As of the census of 2000, there were 14,401 people, 4,033 households, and 3,440 families residing in the CDP. The population density was 1,690.0 /km2. There were 4,159 housing units at an average density of 488.1 /km2. The racial makeup of the CDP is 4.65% White (2% were Non-Hispanic White,) 91.20% African American, 0.18% Native American, 0.41% Asian, 0.04% Pacific Islander, 1.01% from other races, and 2.51% from two or more races. Hispanic or Latino of any race were 5.48% of the population.

There were 4,033 households, out of which 40.0% had children under the age of 18 living with them, 49.5% were married couples living together, 29.1% had a female householder with no husband present, and 14.7% were non-families. 11.1% of all households were made up of individuals, and 2.7% had someone living alone who was 65 years of age or older. The average household size was 3.57 and the average family size was 3.79.

In the CDP, the population was spread out, with 31.3% under the age of 18, 10.3% from 18 to 24, 26.1% from 25 to 44, 25.2% from 45 to 64, and 7.1% who were 65 years of age or older. The median age was 31 years. For every 100 females, there were 86.7 males. For every 100 females age 18 and over, there were 80.5 males.

The median income for a household in the CDP was $47,668, and the median income for a family was $47,586. Males had a median income of $31,250 versus $27,572 for females. The per capita income for the CDP was $15,740. About 12.5% of families and 16.4% of the population were below the poverty line, including 24.2% of those under age 18 and 15.9% of those age 65 or over.

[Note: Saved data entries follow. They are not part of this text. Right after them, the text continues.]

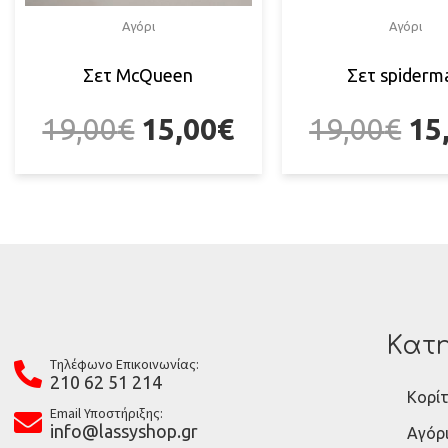
Αγόρι
Αγόρι
Σετ McQueen
Σετ spiderm
19,00
€
15,00
€
19,00
€
15
Κατη
Tηλέφωνο Επικοινωνίας:
210 62 51 214
Κορίτ
Email Υποστήριξης:
info@lassyshop.gr
Αγόρ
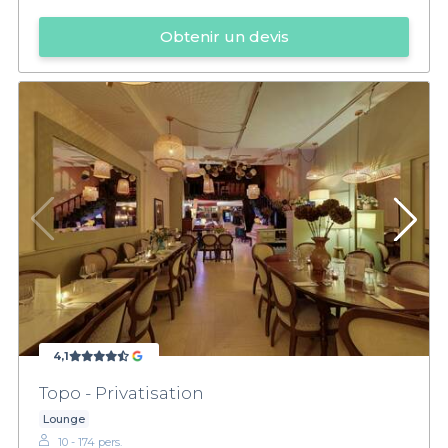
Obtenir un devis
4,1
Topo - Privatisation
Lounge
10 - 174 pers.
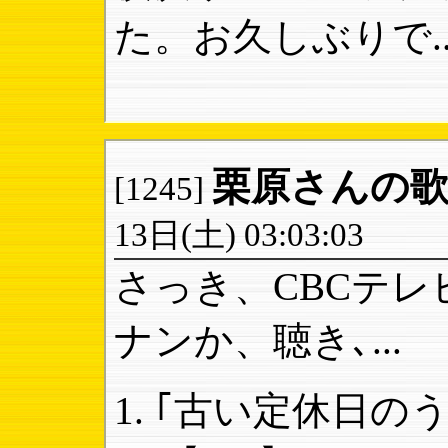
た。お久しぶりで..
栗原さんの
[1245]
13日(土) 03:03:03
さっき、CBCテレ
ナンか、聴き､...
｢古い定休日のうた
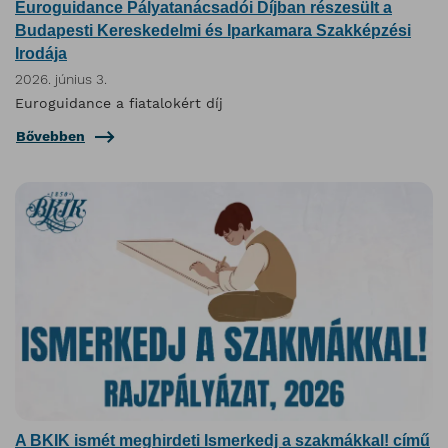
Euroguidance Pályatanácsadói Díjban részesült a
Budapesti Kereskedelmi és Iparkamara Szakképzési
Irodája
2026. június 3.
Euroguidance a fiatalokért díj
Bővebben
A BKIK ismét meghirdeti Ismerkedj a szakmákkal! című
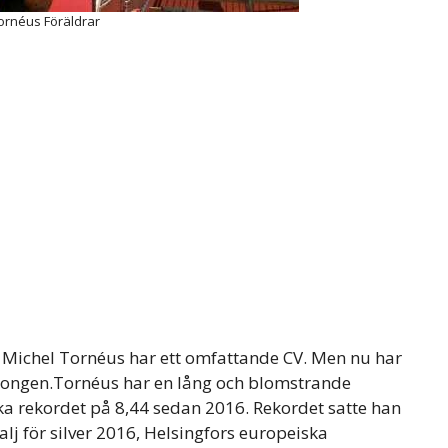
ornéus Föräldrar
ichel Tornéus har ett omfattande CV. Men nu har
säsongen.Tornéus har en lång och blomstrande
ka rekordet på 8,44 sedan 2016. Rekordet satte han
 för silver 2016, Helsingfors europeiska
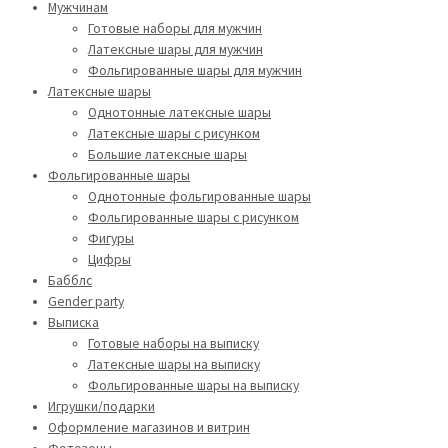
Мужчинам
Готовые наборы для мужчин
Латексные шары для мужчин
Фольгированные шары для мужчин
Латексные шары
Однотонные латексные шары
Латексные шары с рисунком
Большие латексные шары
Фольгированные шары
Однотонные фольгированные шары
Фольгированные шары с рисунком
Фигуры
Цифры
Бабблс
Gender party
Выписка
Готовые наборы на выписку
Латексные шары на выписку
Фольгированные шары на выписку
Игрушки/подарки
Оформление магазинов и витрин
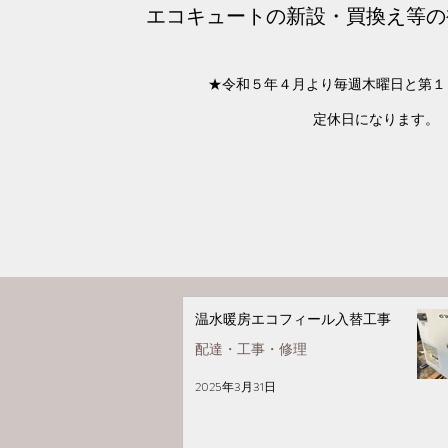
​エコキュートの新設・買換え等
★令和５年４月より毎週木曜日と第１
定休日になります。
温水暖房エコフィール入替工事
配達・工事・修理
2025年3月31日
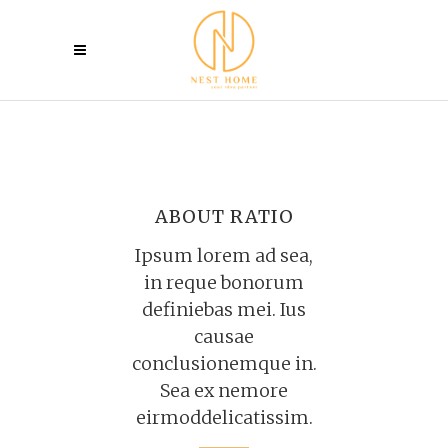
ABOUT RATIO
Ipsum lorem ad sea,
in reque bonorum
definiebas mei. Ius
causae
conclusionemque in.
Sea ex nemore
eirmoddelicatissim.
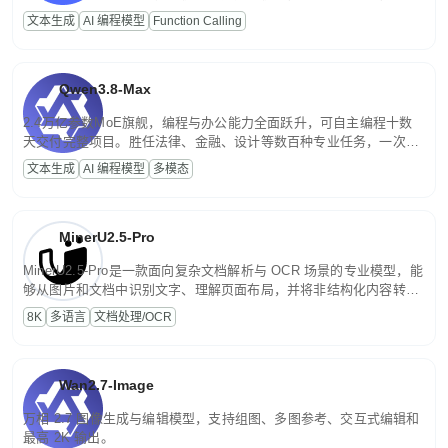
高并发、轻量化任务，适合日常对话、内容创作、基础 RAG、批量
文本生成
AI 编程模型
Function Calling
文案处理等普惠刚需场景。
Qwen3.8-Max
2.4万亿参数MoE旗舰，编程与办公能力全面跃升，可自主编程十数
天交付完整项目。胜任法律、金融、设计等数百种专业任务，一次对
话端到端交付生产级成果。原生视觉理解贯穿规划、执行与验证全流
文本生成
AI 编程模型
多模态
程，支持超长文档与长视频的深度语义解析。长程任务中自主规划与
闭环迭代，持续进化。
MinerU2.5-Pro
MinerU2.5-Pro是一款面向复杂文档解析与 OCR 场景的专业模型，能
够从图片和文档中识别文字、理解页面布局，并将非结构化内容转换
为便于存储、检索和二次处理的结构化结果。
8K
多语言
文档处理/OCR
Wan2.7-Image
万相 2.7 图像生成与编辑模型，支持组图、多图参考、交互式编辑和
最高 2K 输出。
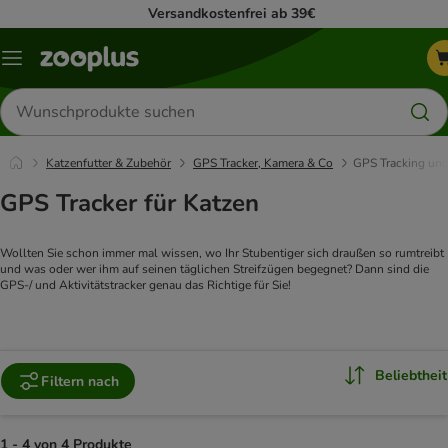
Versandkostenfrei ab 39€
Menü
Produkte
suchen
Katzenfutter & Zubehör
GPS Tracker, Kamera & Co
GPS Tracking und
GPS Tracker für Katzen
Wollten Sie schon immer mal wissen, wo Ihr Stubentiger sich draußen so rumtreibt 
und was oder wer ihm auf seinen täglichen Streifzügen begegnet? Dann sind die 
GPS-/ und Aktivitätstracker genau das Richtige für Sie!
Beliebtheit
Filtern nach
1 - 4 von 4 Produkte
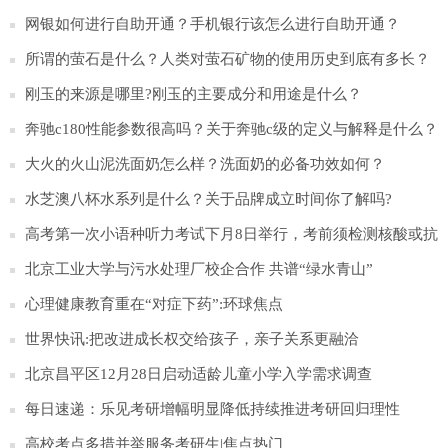
网银如何进行自助开通？手机银行该怎么进行自助开通？
所谓的萤石是什么？人类对萤石矿物的使用历史到底有多长？
刚玉的来源是哪里?刚玉的主要成分和用途是什么？
奔驰c180性能参数很高吗？关于奔驰c级的定义与解释是什么？
大火的火山泥洗面奶怎么样？洗面奶的必备功效如何？
水芝澳八杯水系列是什么？关于品牌成立时间你了解吗?
高考第一次小语种听力考试下月8日举行，考前须检测核酸或抗
原
北京工业大学与污水处理厂校企合作 共谱“绿水青山”
心理健康教育重在“对症下药”:环球焦点
世界快讯:把改进成长权交给孩子，亲子关系更融洽
北京昌平区12月28日启动适龄儿童小学入学需求调查
每日速递：乐见考研增幅明显降低持续推进考研回归理性
高校考点多措并举服务考研生|焦点热门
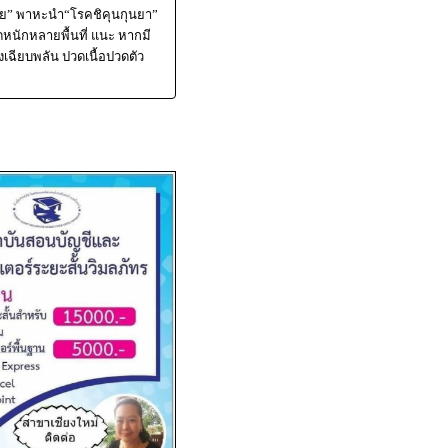
ลาย” พาหะนำ“โรคชิคุนกุนยา”
ดหนักหลายพื้นที่ แนะ หากมี
งเฉียบพลัน ปวดเนื้อปวดตัว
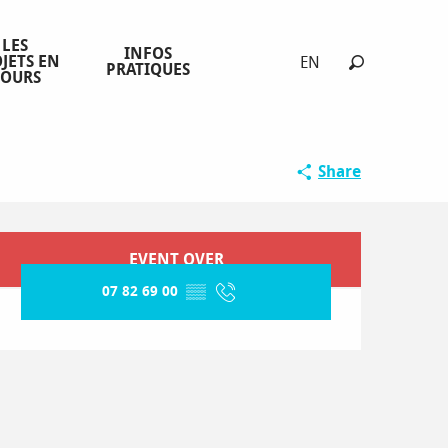
LES
INFOS
JETS EN
EN
PRATIQUES
COURS
Search
Share
Opening hours & contact detai
EVENT OVER
07 82 69 00
▒▒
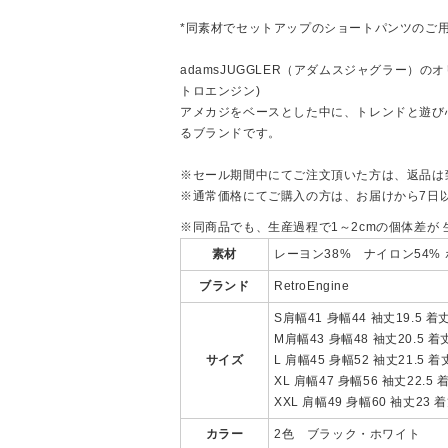
*同素材でセットアップのショートパンツのご
adamsJUGGLER（アダムスジャグラー）のオリ
トロエンジン)
アメカジをベースとした中に、トレンドと遊び
るブランドです。
※セール期間中にてご注文頂いた方は、返品は
※通常価格にてご購入の方は、お届けから7日
※同商品でも、生産過程で1～2cmの個体差が
素材
レーヨン38% ナイロン54%
ブランド
RetroEngine
S肩幅41 身幅44 袖丈19.5 着
M肩幅43 身幅48 袖丈20.5 着
サイズ
L 肩幅45 身幅52 袖丈21.5 着
XL 肩幅47 身幅56 袖丈22.5 
XXL 肩幅49 身幅60 袖丈23 
カラー
2色 ブラック・ホワイト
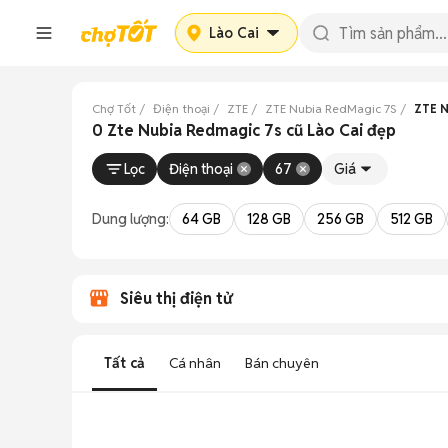
Lào Cai
Chợ Tốt
Điện thoại
ZTE
ZTE Nubia RedMagic 7S
ZTE N
0 Zte Nubia Redmagic 7s cũ Lào Cai đẹp
Lọc
Điện thoại
67
Giá
Dung lượng:
64 GB
128 GB
256 GB
512 GB
Siêu thị điện tử
Tất cả
Cá nhân
Bán chuyên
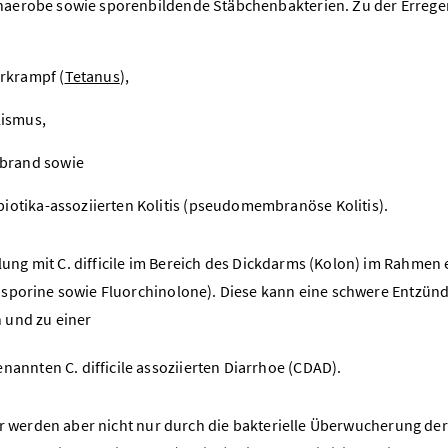
, anaerobe sowie sporenbildende Stäbchenbakterien. Zu der Erreg
rrkrampf (
Tetanus
),
lismus,
sbrand sowie
ibiotika-assoziierten Kolitis (pseudomembranöse Kolitis).
ng mit C. difficile im Bereich des Dickdarms (Kolon) im Rahmen 
osporine sowie Fluorchinolone). Diese kann eine schwere Entzün
 und zu einer
nannten C. difficile assoziierten Diarrhoe (CDAD).
per werden aber nicht nur durch die bakterielle Überwucherung der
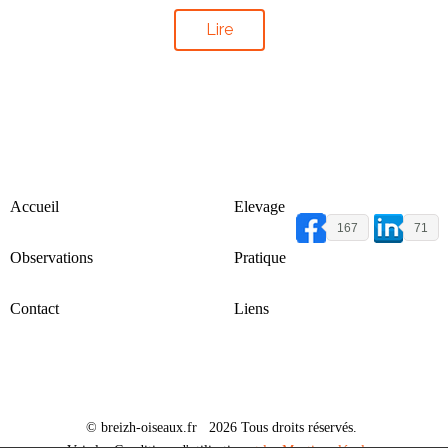
Lire
Accueil
Elevage
167
71
Observations
Pratique
Contact
Liens
© breizh-oiseaux.fr 2026 Tous droits réservés.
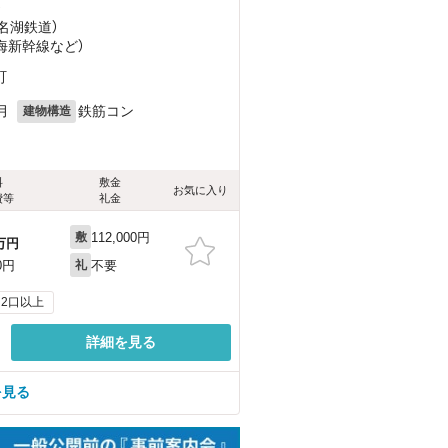
）
浜名湖鉄道）
東海新幹線
など
）
町
月
鉄筋コン
建物構造
料
敷金
お気に入り
費等
礼金
112,000円
敷
万円
不要
0円
礼
2口以上
詳細を見る
を見る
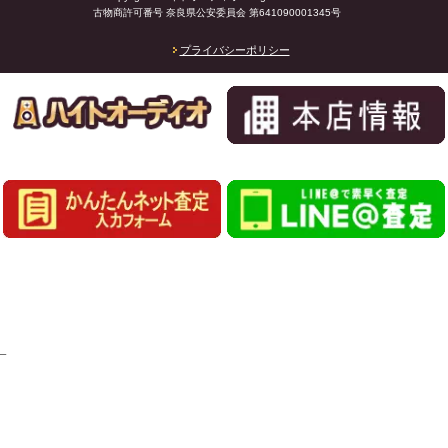
古物商許可番号 奈良県公安委員会 第641090001345号
プライバシーポリシー
_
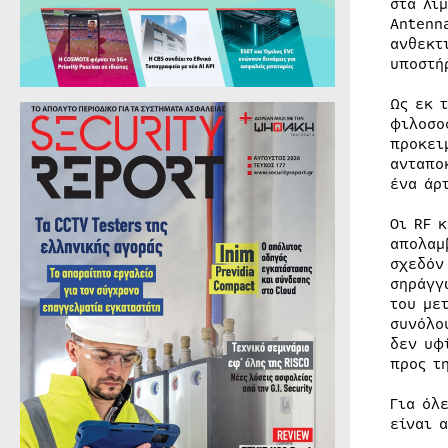
στα λι
Antenn
ανθεκτ
υποστή
Ως εκ 
φιλοσο
προκει
ανταπο
ένα άρ
Οι RF 
απολαμ
σχεδόν
σηράγγ
του με
συνόλο
δεν υφ
προς τ
Για όλ
είναι 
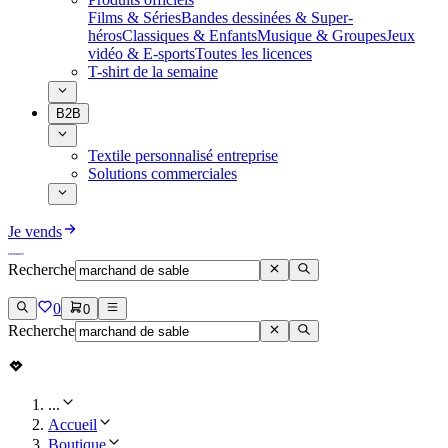
Films & Séries
Bandes dessinées & Super-
héros
Classiques & Enfants
Musique & Groupes
Jeux
vidéo & E-sports
Toutes les licences
T-shirt de la semaine
B2B
Textile personnalisé entreprise
Solutions commerciales
Je vends
Recherche
0
0
Recherche
...
Accueil
Boutique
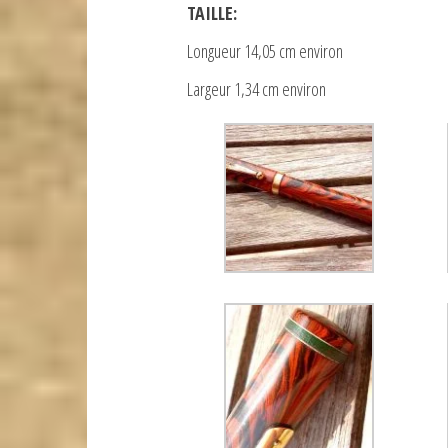
TAILLE:
Longueur 14,05 cm environ
Largeur 1,34 cm environ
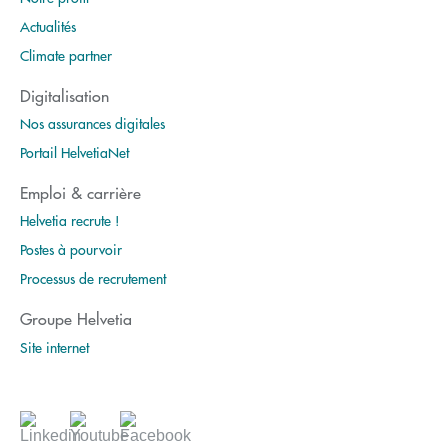
Actualités
Climate partner
Digitalisation
Nos assurances digitales
Portail HelvetiaNet
Emploi & carrière
Helvetia recrute !
Postes à pourvoir
Processus de recrutement
Groupe Helvetia
Site internet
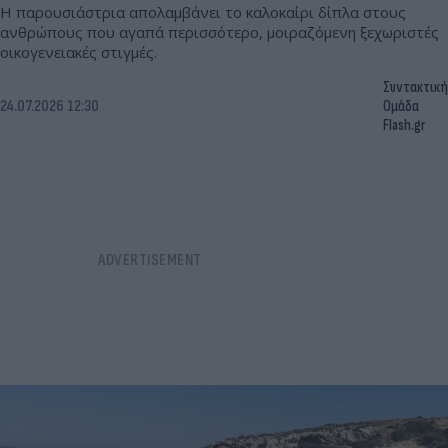
Η παρουσιάστρια απολαμβάνει το καλοκαίρι δίπλα στους
ανθρώπους που αγαπά περισσότερο, μοιραζόμενη ξεχωριστές
οικογενειακές στιγμές.
Συντακτική
24.07.2026 12:30
Ομάδα
Flash.gr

As of 2000, before being annexed to Miami Gardens, English as a first language accounted for 85.76% of all residents, while 6.81% spoke Spanish, French Creole accounted for 5.83%, French was at 0.93%, and Jamaican Creole as a mother tongue made up 0.64% of the population.

==Education==
The Miami-Dade County Public Schools operates area public schools. Schools in the former CDP include:
- Crestview Elementary School
- Parkview Elementary School
- Scott Lake Elementary School

==Parks and recreation==
Hard Rock Stadium is in the former Scott Lake CDP.